* **Document text**:
☆ ☆ ☆ ☆ ☆ ☆ ☆
FLATOW: And can we expect to see other seasons ahead like this?
FAY: You know, the climatologists, and we get - part of some of the experts we use on fire is the FBAN looks at fire behavior in the short term, 24, 48 hours; and the - what's called LTAN, or long-term analyst, looks at fire behavior over days and weeks.
And, you know, we try to look at climatology to help us determine what's going to happen on a fire into the future, but as things change over time, especially in the last decade or so, the historic record for climatology isn't a real good anchor point for us, because it continues to get hotter and drier.
FLATOW: Hang on, Brett, because I want to bring someone else in now. Tom Swetnam is a professor of dendrochronology at the University of Arizona in Tucson. He's also director of the Laboratory of Tree-Ring Research there. He joins us from KUAZ in Tucson. Welcome to SCIENCE FRIDAY, Dr. Swetnam.
TOM SWETNAM: Swetnam, yeah, thanks, Ira. My pleasure to be here.
FLATOW: Tell us about tree rings. First of all, you were actually a firefighter yourself at some point, right?
SWETNAM: I was. Before I started graduate school, I worked for a few seasons down in the Gila Wilderness in Southern New Mexico. And so yeah, I know a bit about fire from the ground up, if you will. I've been a scientist, though, for the last 30-or-so years.
FLATOW: And you specialize in tree rings?
SWETNAM: Right, tree rings. You know, they're a fantastic source of all kinds of information. We learn about climate history and drought history and, you know, how warm it's gotten recently. But we also are able to look at the past history of forest fires. And the way we're able to do that is that trees - many trees survive fires.
In the past, especially, fires tended to burn large areas and frequently but at low severity, especially in our pine forests, drier pine forests. Fires would burn maybe once or twice per decade in a lot of our Ponderosa pine forests, and that would keep the fuel levels low. So you wouldn't get an accumulation of needles and branches and so forth.
☆ ☆ ☆ ☆ ☆ ☆ ☆
* **Working data**:
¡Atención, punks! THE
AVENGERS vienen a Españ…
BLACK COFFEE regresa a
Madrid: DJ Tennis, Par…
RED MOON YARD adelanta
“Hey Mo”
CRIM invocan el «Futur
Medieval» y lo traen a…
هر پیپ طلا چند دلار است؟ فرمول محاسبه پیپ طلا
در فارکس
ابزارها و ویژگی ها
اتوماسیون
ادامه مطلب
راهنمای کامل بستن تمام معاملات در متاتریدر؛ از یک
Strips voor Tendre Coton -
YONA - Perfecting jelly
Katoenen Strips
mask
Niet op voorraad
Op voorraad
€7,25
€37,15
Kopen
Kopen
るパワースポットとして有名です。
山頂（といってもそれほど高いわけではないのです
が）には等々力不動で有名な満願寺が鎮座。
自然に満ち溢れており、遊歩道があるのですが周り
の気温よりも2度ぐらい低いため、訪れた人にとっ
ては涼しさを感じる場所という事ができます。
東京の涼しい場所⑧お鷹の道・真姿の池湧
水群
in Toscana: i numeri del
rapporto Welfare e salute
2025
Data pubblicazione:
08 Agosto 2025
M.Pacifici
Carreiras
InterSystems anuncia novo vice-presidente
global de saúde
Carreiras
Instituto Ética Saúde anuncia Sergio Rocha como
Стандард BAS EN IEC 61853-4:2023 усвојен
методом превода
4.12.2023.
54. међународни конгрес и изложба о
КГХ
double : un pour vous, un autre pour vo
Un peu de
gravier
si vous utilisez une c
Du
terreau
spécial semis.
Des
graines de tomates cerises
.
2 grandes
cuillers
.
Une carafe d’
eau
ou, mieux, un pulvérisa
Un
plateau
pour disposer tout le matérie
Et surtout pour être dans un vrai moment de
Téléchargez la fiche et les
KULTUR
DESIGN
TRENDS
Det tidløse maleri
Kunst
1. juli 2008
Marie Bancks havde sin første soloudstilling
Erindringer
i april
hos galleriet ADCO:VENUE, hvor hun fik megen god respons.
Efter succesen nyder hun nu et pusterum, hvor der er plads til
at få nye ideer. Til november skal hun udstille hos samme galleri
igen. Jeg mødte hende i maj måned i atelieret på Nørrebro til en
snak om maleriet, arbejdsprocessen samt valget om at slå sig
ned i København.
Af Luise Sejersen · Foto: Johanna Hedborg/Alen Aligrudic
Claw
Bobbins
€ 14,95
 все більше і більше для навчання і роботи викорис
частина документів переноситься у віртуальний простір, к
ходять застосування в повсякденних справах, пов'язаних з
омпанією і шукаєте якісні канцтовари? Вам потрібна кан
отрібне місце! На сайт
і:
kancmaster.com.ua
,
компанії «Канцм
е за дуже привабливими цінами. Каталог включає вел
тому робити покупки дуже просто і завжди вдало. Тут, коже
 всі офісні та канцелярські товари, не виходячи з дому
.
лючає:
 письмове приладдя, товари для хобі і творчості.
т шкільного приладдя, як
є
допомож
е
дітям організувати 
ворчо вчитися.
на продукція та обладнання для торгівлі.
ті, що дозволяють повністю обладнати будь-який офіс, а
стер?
☆ ☆ ☆ ☆ ☆ ☆ ☆
* **Work instructions**:
(1) According to the interview transcript, why is the historic climatology record no longer a good anchor point for predicting what a fire will do? Answer in one to three sentences.
(2) Quote the entries word for word from the start of the entries through the line that contains "54. међународни конгрес и изложба о", including both the first and last lines.

* **Expected responses**:
(1) Conditions have changed over time, especially in the last decade or so, and it keeps getting hotter and drier. Because of that, the historic record no longer gives a reliable basis for judging what a fire will do in the future.

(2)
¡Atención, punks! THE
AVENGERS vienen a Españ…
BLACK COFFEE regresa a
Madrid: DJ Tennis, Par…
RED MOON YARD adelanta
“Hey Mo”
CRIM invocan el «Futur
Medieval» y lo traen a…
هر پیپ طلا چند دلار است؟ فرمول محاسبه پیپ طلا
در فارکس
ابزارها و ویژگی ها
اتوماسیون
ادامه مطلب
راهنمای کامل بستن تمام معاملات در متاتریدر؛ از یک
Strips voor Tendre Coton -
YONA - Perfecting jelly
Katoenen Strips
mask
Niet op voorraad
Op voorraad
€7,25
€37,15
Kopen
Kopen
るパワースポットとして有名です。
山頂（といってもそれほど高いわけではないのです
が）には等々力不動で有名な満願寺が鎮座。
自然に満ち溢れており、遊歩道があるのですが周り
の気温よりも2度ぐらい低いため、訪れた人にとっ
ては涼しさを感じる場所という事ができます。
東京の涼しい場所⑧お鷹の道・真姿の池湧
水群
in Toscana: i numeri del
rapporto Welfare e salute
2025
Data pubblicazione:
08 Agosto 2025
M.Pacifici
Carreiras
InterSystems anuncia novo vice-presidente
global de saúde
Carreiras
Instituto Ética Saúde anuncia Sergio Rocha como
Стандард BAS EN IEC 61853-4:2023 усвојен
методом превода
4.12.2023.
54. међународни конгрес и изложба о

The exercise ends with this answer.